More than 130 Iranian reporters and editors have challenged President Rouhani in an open letter, demanding that he stop lying about the persecution of journalists in the Islamic Republic.
Rouhani pledged in his Presidential campaign last year to ease restrictions on media and to free political prisoners; however, the closure of newspapers and detention of journalists has continued.
Last week, while he was in New York for the UN General Assembly, Rouhani was asked in a CNN interview about Jason Rezaian, the Washington Post’s correspondent in Tehran who was arrested in July with his wife and fellow journalist Yeganeh Salehi.
Rouhani replied, “I do not believe that an individual would be detained or put in prison for being a journalist.”
Since the disputed presidential election in 2009, almost 300 journalists have been arrested.

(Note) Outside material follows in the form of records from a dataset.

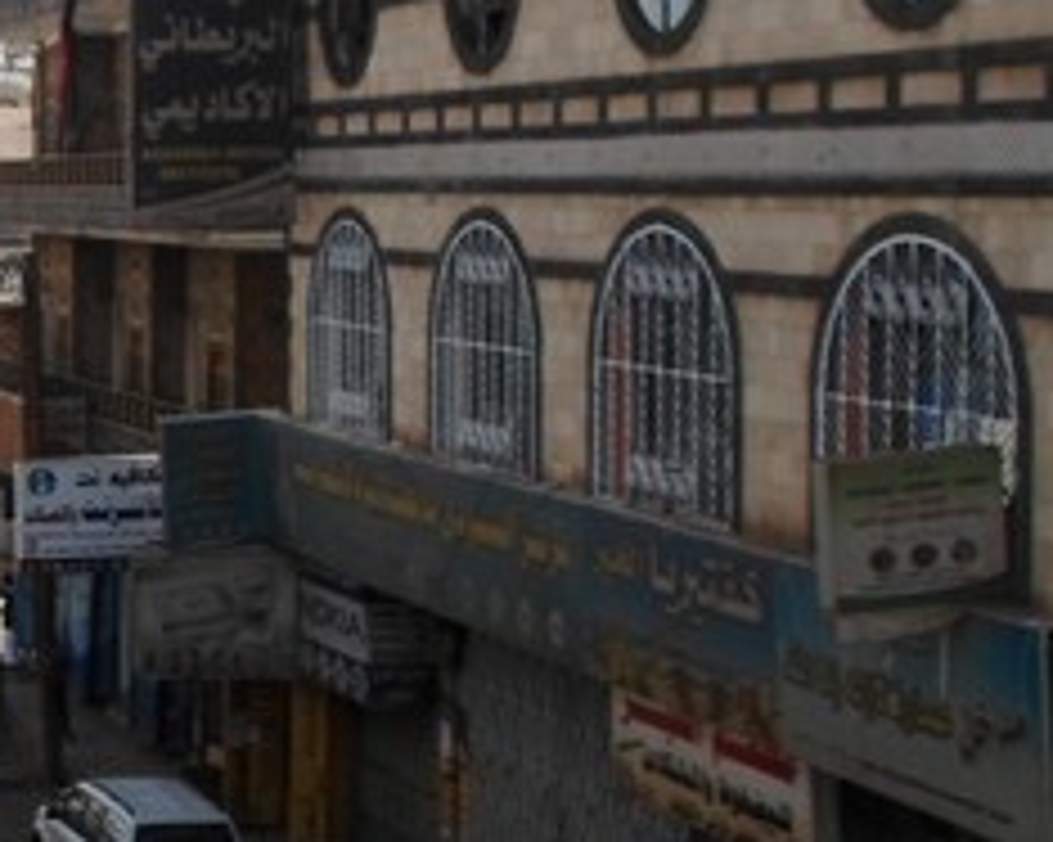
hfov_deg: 21.4
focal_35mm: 80
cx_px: -342
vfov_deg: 19.0
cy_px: 212
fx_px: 2492
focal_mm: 5.5
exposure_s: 1/1500
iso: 80
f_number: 2.7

The full letter, posted on IranWire:
President Hassan Rouhani of Iran:
When you came to power in June 2013, you promised that you would create a more secure working environment for journalists and the media in our country.
Once again, in February 2014, you reminded the citizens of Iran of your election promises, stating that journalists should be entitled to greater security while doing their jobs. You said that shutting down a newspaper is not the right way to warn those who may have infringed on the law.

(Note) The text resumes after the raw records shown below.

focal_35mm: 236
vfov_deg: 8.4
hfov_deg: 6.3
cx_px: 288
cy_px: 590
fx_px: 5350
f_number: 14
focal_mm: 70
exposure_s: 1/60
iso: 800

We, the undersigned, hoped you would take serious and practical measures to fulfill your promises. Yet more than a year after resuming office, the demands and expectations of journalists have not been realized. In fact, in an interview with CNN’s Christiane Amanpour, you denied that there was anyone in jail in Iran for their work as a journalist.
You were once critical of President Mahmoud Ahmadinejad’s administration and its habit of concealing and denying the truth. Your recent denial that a problem even exists echoes this sentiment, and remind us of its impact.
We, the undersigned journalists, believe that it is unethical, unprofessional and insulting to deny the fact that, today, many journalists remain in prison in Iran for doing their jobs. Moreover, a number of journalists have been imprisoned during your presidency.
In our country, security agents regularly imprison journalists, denying them their basic rights simply for carrying out their duty: to inform the public. As the head of the executive branch, and as the second highest official of the land, whose responsibility includes supervising the execution of the constitution by different branches of the government, it is your duty to improve the situation of Iranian journalists.
At the very least, we expect you to correct your false statement concerning imprisoned journalists in Iran. But we hope for more, and we ask you to fulfill your promises to create a more secure environment for journalists in our country.